By an engraver of the Mantegna School, perhaps Zoan Andrea, working in Mantegna’s manner and after his design for the Parnassus in the Louvre, is Four Women Dancing—one of the most charming and graceful prints of the period. It differs in many particulars from the painting (assigned to the year 1497) and almost certainly translates Mantegna’s drawing, rather than the painting itself.
To Giovanni Antonio da Brescia, of whose life, apart from what we may learn from a study of his work, we know substantially nothing, may be attributed the Holy Family with Saints Elizabeth and John, based upon a design by Mantegna, of about 1500, and probably engraved at a date prior to Mantegna’s death, September 13, 1506. At a later period, Giovanni came under the influence of Marcantonio Raimondi, whose style he imperfectly assimilated.
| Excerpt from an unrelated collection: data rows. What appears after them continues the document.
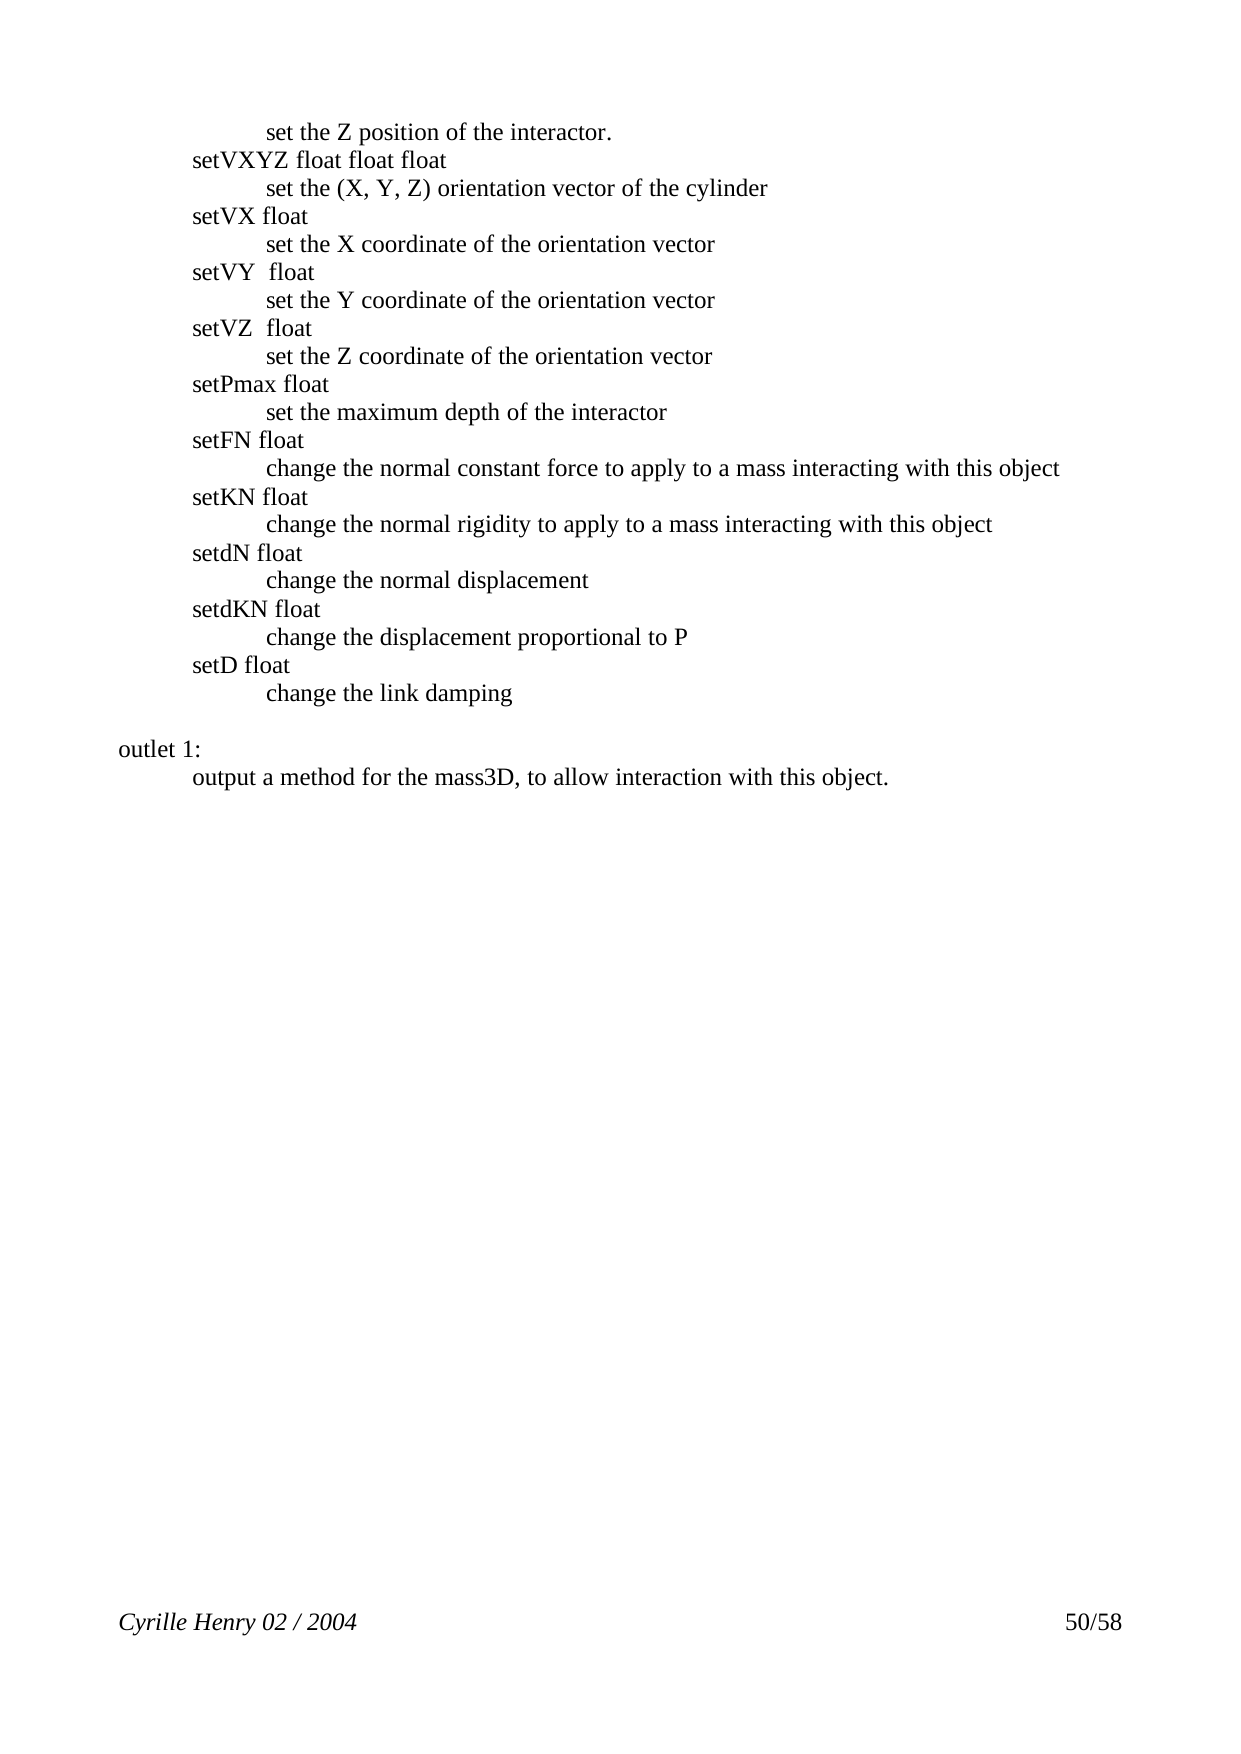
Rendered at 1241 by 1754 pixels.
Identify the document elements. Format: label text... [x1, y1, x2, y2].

text set the (X, Y, Z) orientation vector of the cylinder [118, 174, 1122, 202]
text set the Y coordinate of the orientation vector [118, 286, 1122, 314]
text setKN float [118, 482, 1122, 510]
text change the normal displacement [118, 566, 1122, 594]
text setVY float [118, 258, 1122, 286]
text output a method for the mass3D, to allow interaction with this object. [118, 763, 1122, 791]
text change the normal constant force to apply to a mass interacting with this object [118, 454, 1122, 482]
text change the link damping [118, 678, 1122, 707]
text set the Z position of the interactor. [118, 118, 1122, 146]
text set the Z coordinate of the orientation vector [118, 342, 1122, 370]
text set the X coordinate of the orientation vector [118, 230, 1122, 258]
text change the displacement proportional to P [118, 622, 1122, 651]
text change the normal rigidity to apply to a mass interacting with this object [118, 510, 1122, 538]
text setdN float [118, 538, 1122, 566]
text outlet 1: [118, 734, 1122, 763]
text setVZ float [118, 314, 1122, 342]
text setVX float [118, 202, 1122, 230]
text setdKN float [118, 594, 1122, 622]
text setPmax float [118, 370, 1122, 398]
text setVXYZ float float float [118, 146, 1122, 174]
text set the maximum depth of the interactor [118, 398, 1122, 426]
text setFN float [118, 426, 1122, 454]
text setD float [118, 651, 1122, 678]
In the British Museum there is a unique impression of a Profile Bust of a Young Woman, which has been ascribed, with some show of reason, to Leonardo da Vinci. Its intrinsic beauty might lend some color to this attribution, were it not that, even in its re-worked condition, the texture and flow of the young woman’s abundant tresses, the treatment of the flowing ribbons, and the delicate shading in the face and upon the garment, betray the hand of the trained engraver.
Nicoletto Rosex da Modena was working from about 1490 to 1515. He engraved almost a hundred plates, the majority of them being presumably from his own designs, though in the Adoration of the Shepherds the influence of Schongauer is markedly apparent, and in Fortune and St. Sebastian the inspiration of Mantegna is clearly to be seen.